In de Ministeriële Omzendbrief nr. 180 van 28 december 1961 wordt, onder rubriek II, a, gezegd dat ingeval van plaatsing ten laste van een openbare overheid de last geheel of gedeeltelijk kan zijn.
De Minister van Sociale Voorzorg heeft aan de Rijksdienst medegedeeld dat het niet conform de wet zou zijn te eisen dat de openbare overheid in meer dan de helft van de onderhoudskosten zou bijdragen. Het volstaat bijgevolg dat de openbare overheid een deel van de onderhoudskosten van het kind draagt.

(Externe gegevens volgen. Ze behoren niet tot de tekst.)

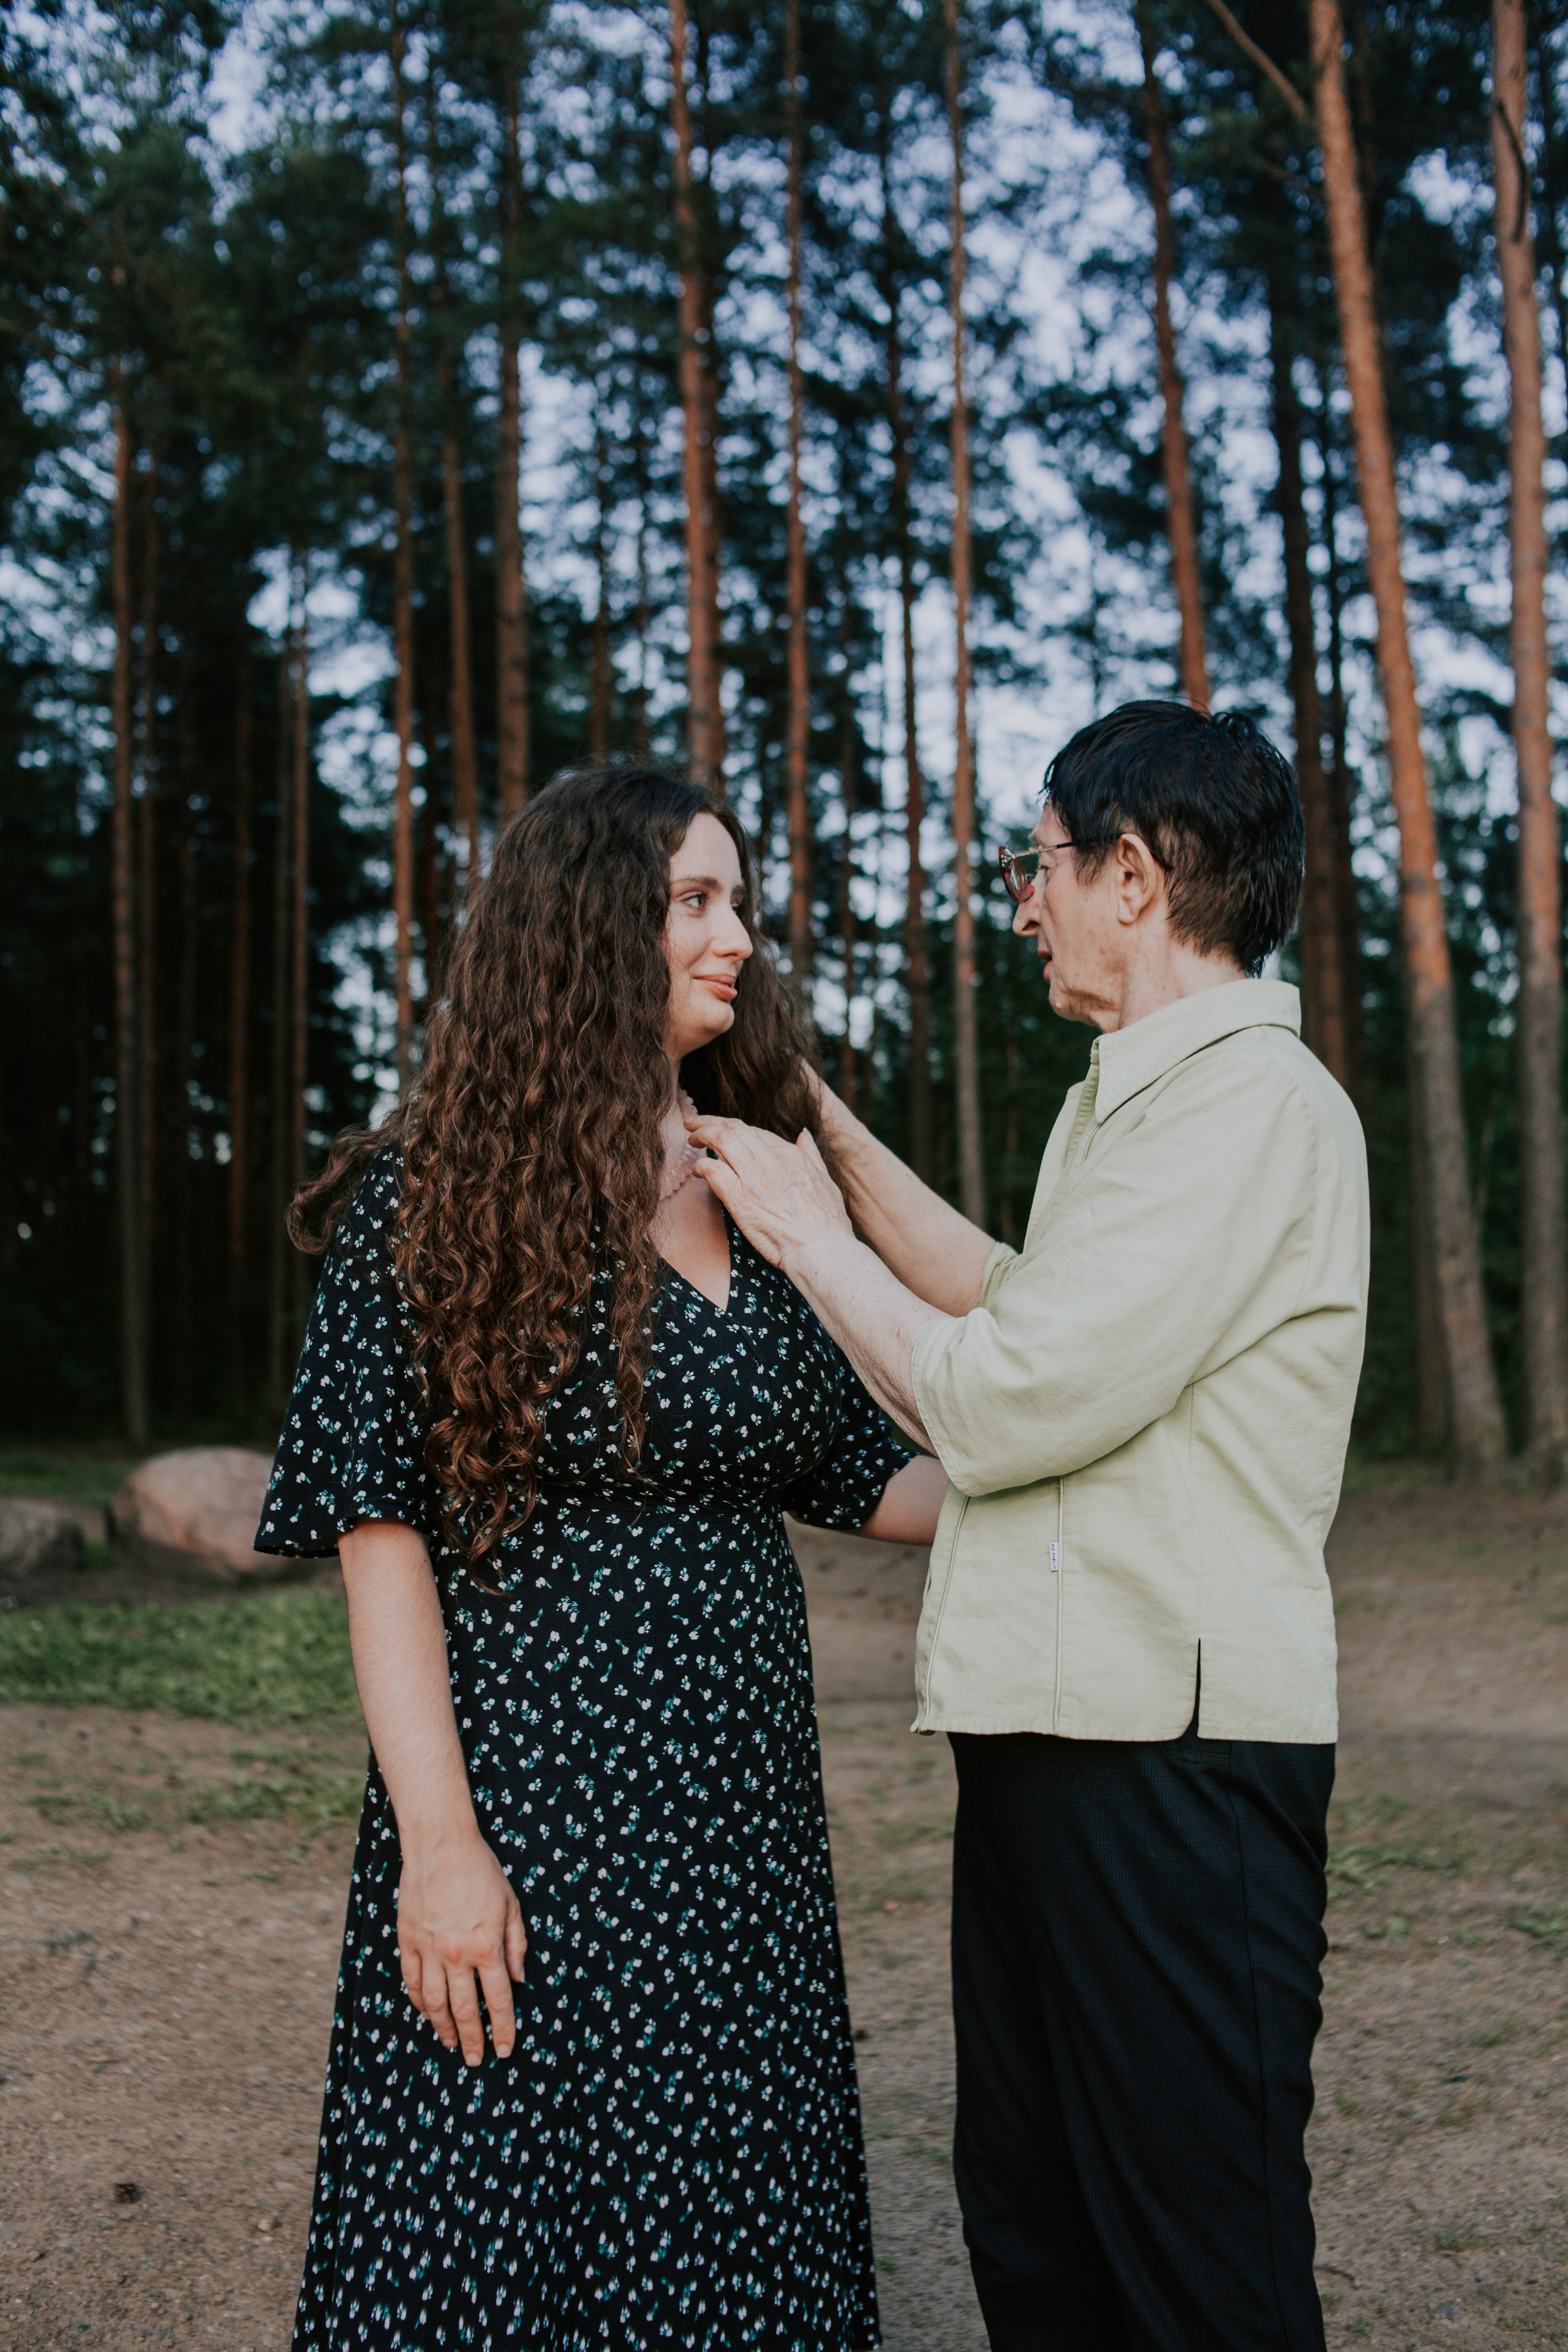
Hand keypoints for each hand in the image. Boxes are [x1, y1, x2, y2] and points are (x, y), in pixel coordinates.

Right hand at [396, 1828, 526, 2065]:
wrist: (440, 1845)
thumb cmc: (480, 1871)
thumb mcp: (511, 1905)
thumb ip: (516, 1945)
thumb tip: (519, 1980)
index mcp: (486, 1947)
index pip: (497, 2001)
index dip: (502, 2029)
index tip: (504, 2049)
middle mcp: (457, 1955)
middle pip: (465, 2011)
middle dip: (473, 2040)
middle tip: (476, 2060)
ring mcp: (429, 1951)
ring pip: (434, 2004)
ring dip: (443, 2029)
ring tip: (451, 2044)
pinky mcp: (408, 1942)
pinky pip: (412, 1983)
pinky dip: (419, 2003)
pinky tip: (426, 2013)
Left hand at [684, 1114, 853, 1273]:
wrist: (821, 1248)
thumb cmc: (828, 1223)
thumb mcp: (826, 1180)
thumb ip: (811, 1155)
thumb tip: (804, 1134)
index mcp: (790, 1154)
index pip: (754, 1131)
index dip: (735, 1128)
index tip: (724, 1131)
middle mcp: (770, 1159)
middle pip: (733, 1128)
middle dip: (709, 1121)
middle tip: (694, 1124)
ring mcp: (754, 1176)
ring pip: (720, 1139)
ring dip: (701, 1135)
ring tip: (691, 1139)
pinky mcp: (739, 1197)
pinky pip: (712, 1169)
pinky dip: (701, 1166)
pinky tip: (697, 1171)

Deze verduidelijking is vooral belangrijk voor de toepassing van artikel 70, lid 3, GW, waarin bepaald wordt dat de kinderbijslag verschuldigd ten behoeve van een kind dat bij toepassing van de wet van 8 april 1965 betreffende de jeugdbescherming in een instelling (...) ten laste van het Ministerie van Justitie geplaatst is, ten belope van twee derde aan dit Ministerie van Justitie uitbetaald wordt, zonder dat dit gedeelte hoger mag zijn dan het bedrag dat de Koning voor bepaalde categorieën van kinderen kan vaststellen.
Hieruit vloeit voort dat van zodra het Ministerie van Justitie bijdraagt in de onderhoudskosten van het geplaatste kind, de twee derden van de kinderbijslag aan dit Departement moeten worden betaald; de omstandigheid dat die bijdrage minder of meer bedraagt dan de helft van de onderhoudskosten, is hier zonder belang.

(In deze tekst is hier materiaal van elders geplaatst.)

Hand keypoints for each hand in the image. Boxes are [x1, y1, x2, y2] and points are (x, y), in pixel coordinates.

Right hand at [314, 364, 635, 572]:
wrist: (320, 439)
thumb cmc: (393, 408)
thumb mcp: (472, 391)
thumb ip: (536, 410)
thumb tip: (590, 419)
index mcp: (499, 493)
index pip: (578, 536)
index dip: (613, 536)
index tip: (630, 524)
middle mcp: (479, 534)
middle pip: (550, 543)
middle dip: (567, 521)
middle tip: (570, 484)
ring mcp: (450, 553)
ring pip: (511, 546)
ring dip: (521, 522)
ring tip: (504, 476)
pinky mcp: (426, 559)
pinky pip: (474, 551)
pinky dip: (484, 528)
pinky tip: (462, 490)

In alle andere toepassingsgevallen van art. 70 GW moeten de twee derden betaald worden aan de instelling waarin (...) het kind geplaatst is.
Dus ook voor het kind geplaatst door bemiddeling van het Ministerie van Justitie wanneer dit laatste in het geheel niet bijdraagt in de onderhoudskosten van het geplaatste kind.